**Instructions for the task:**
Output only the lines of the entries that follow, starting at the one with "right hip: (218, 256)" and running down to the one with "left knee: (240, 306)", both included and unchanged.

**Record excerpts:**
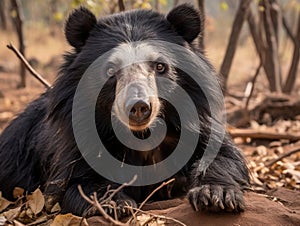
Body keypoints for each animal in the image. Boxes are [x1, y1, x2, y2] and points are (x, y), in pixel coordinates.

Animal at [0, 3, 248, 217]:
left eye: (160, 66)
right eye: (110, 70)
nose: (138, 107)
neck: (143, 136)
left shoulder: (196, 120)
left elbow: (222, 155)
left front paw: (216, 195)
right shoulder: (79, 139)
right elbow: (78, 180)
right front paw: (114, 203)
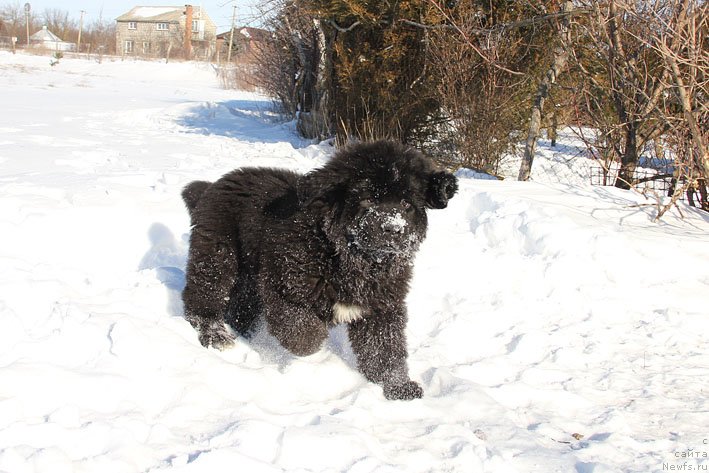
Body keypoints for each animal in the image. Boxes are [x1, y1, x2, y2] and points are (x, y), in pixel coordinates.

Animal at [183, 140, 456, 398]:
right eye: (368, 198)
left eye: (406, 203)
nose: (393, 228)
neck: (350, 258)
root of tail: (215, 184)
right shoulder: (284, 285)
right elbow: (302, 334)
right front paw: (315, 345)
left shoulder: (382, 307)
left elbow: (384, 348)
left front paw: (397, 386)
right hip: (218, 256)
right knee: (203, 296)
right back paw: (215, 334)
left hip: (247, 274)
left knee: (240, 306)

* * *

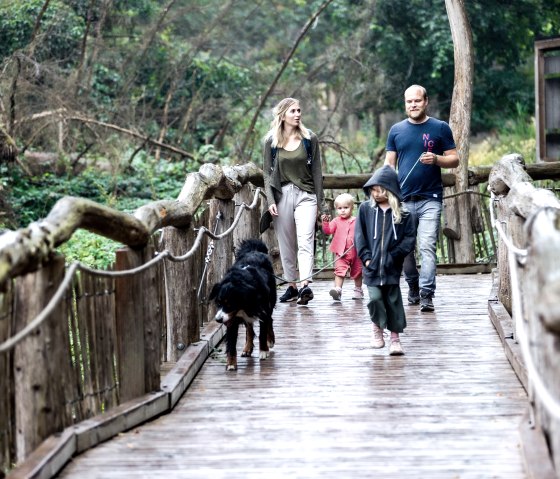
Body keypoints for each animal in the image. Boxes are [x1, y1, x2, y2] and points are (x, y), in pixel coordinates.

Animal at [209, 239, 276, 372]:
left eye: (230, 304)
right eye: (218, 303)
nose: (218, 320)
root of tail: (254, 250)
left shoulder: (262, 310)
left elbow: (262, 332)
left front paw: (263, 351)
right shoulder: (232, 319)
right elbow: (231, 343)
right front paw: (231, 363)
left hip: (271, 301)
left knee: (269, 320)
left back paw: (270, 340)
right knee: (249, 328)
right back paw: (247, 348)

**Reply to the exercise:**
right hip: (218, 256)
right knee: (203, 296)
right back paw: (215, 334)
left hip: (247, 274)
left knee: (240, 306)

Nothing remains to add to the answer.